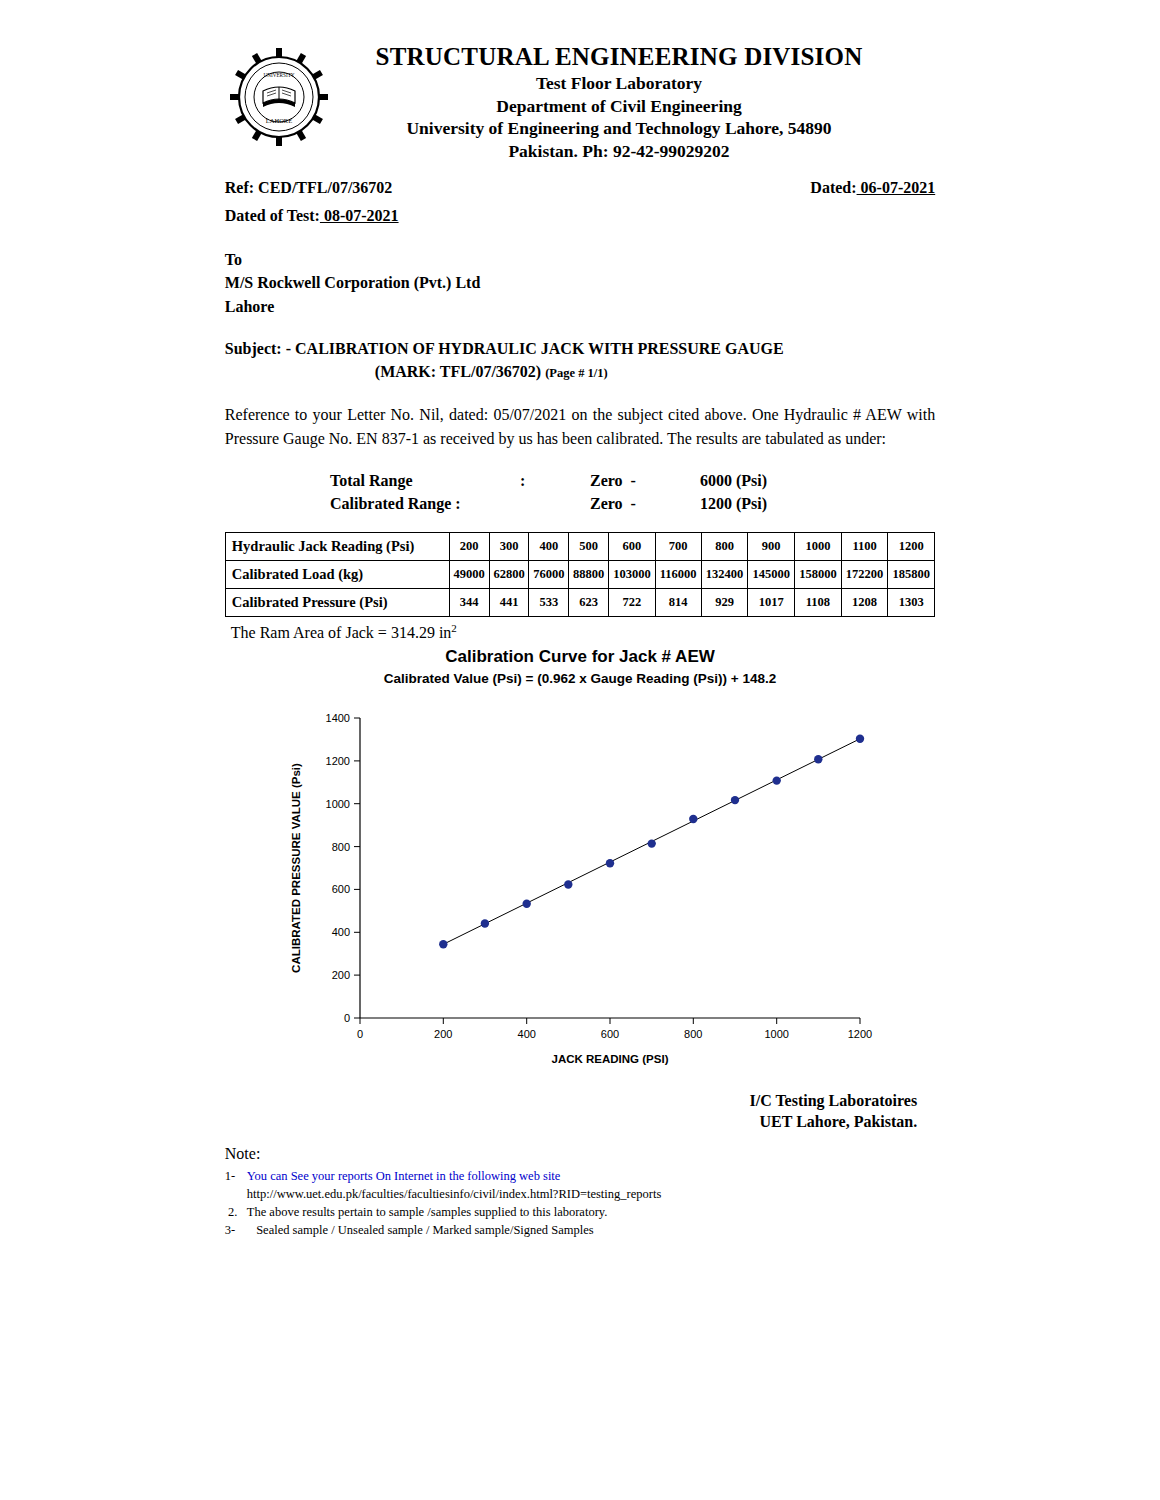LAHORE UNIVERSITY
STRUCTURAL ENGINEERING DIVISION
Test Floor Laboratory
Department of Civil Engineering
University of Engineering and Technology Lahore, 54890
Pakistan. Ph: 92-42-99029202
Ref: CED/TFL/07/36702
Dated: 06-07-2021
Dated of Test: 08-07-2021
To
M/S Rockwell Corporation (Pvt.) Ltd
Lahore
Subject: - Calibration of Hydraulic Jack with Pressure Gauge
(MARK: TFL/07/36702) (Page # 1/1)
Reference to your Letter No. Nil, dated: 05/07/2021 on the subject cited above. One Hydraulic # AEW with Pressure Gauge No. EN 837-1 as received by us has been calibrated. The results are tabulated as under:
| Total Range | : | Zero - | 6000 (Psi) |
| Calibrated Range : | | Zero - | 1200 (Psi) |
| Hydraulic Jack Reading (Psi) | 200 | 300 | 400 | 500 | 600 | 700 | 800 | 900 | 1000 | 1100 | 1200 |
| Calibrated Load (kg) | 49000 | 62800 | 76000 | 88800 | 103000 | 116000 | 132400 | 145000 | 158000 | 172200 | 185800 |
| Calibrated Pressure (Psi) | 344 | 441 | 533 | 623 | 722 | 814 | 929 | 1017 | 1108 | 1208 | 1303 |
The Ram Area of Jack = 314.29 in2
Calibration Curve for Jack # AEW
Calibrated Value (Psi) = (0.962 x Gauge Reading (Psi)) + 148.2
0 200 400 600 800 1000 1200 1400 0 200 400 600 800 1000 1200 JACK READING (PSI) CALIBRATED PRESSURE VALUE (Psi)
I/C Testing Laboratoires
UET Lahore, Pakistan.
Note:
1-You can See your reports On Internet in the following web site http://www.uet.edu.pk/faculties/facultiesinfo/civil/index.html?RID=testing_reports
2. The above results pertain to sample /samples supplied to this laboratory.
3- Sealed sample / Unsealed sample / Marked sample/Signed Samples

-*-

* What you should do
Repeat the lines above, starting at the first and stopping after the line that holds "M/S Rockwell Corporation (Pvt.) Ltd", with the pictures left out.

* Task result
LAHORE UNIVERSITY
STRUCTURAL ENGINEERING DIVISION
Test Floor Laboratory
Department of Civil Engineering
University of Engineering and Technology Lahore, 54890
Pakistan. Ph: 92-42-99029202
Ref: CED/TFL/07/36702
Dated: 06-07-2021
Dated of Test: 08-07-2021
To
M/S Rockwell Corporation (Pvt.) Ltd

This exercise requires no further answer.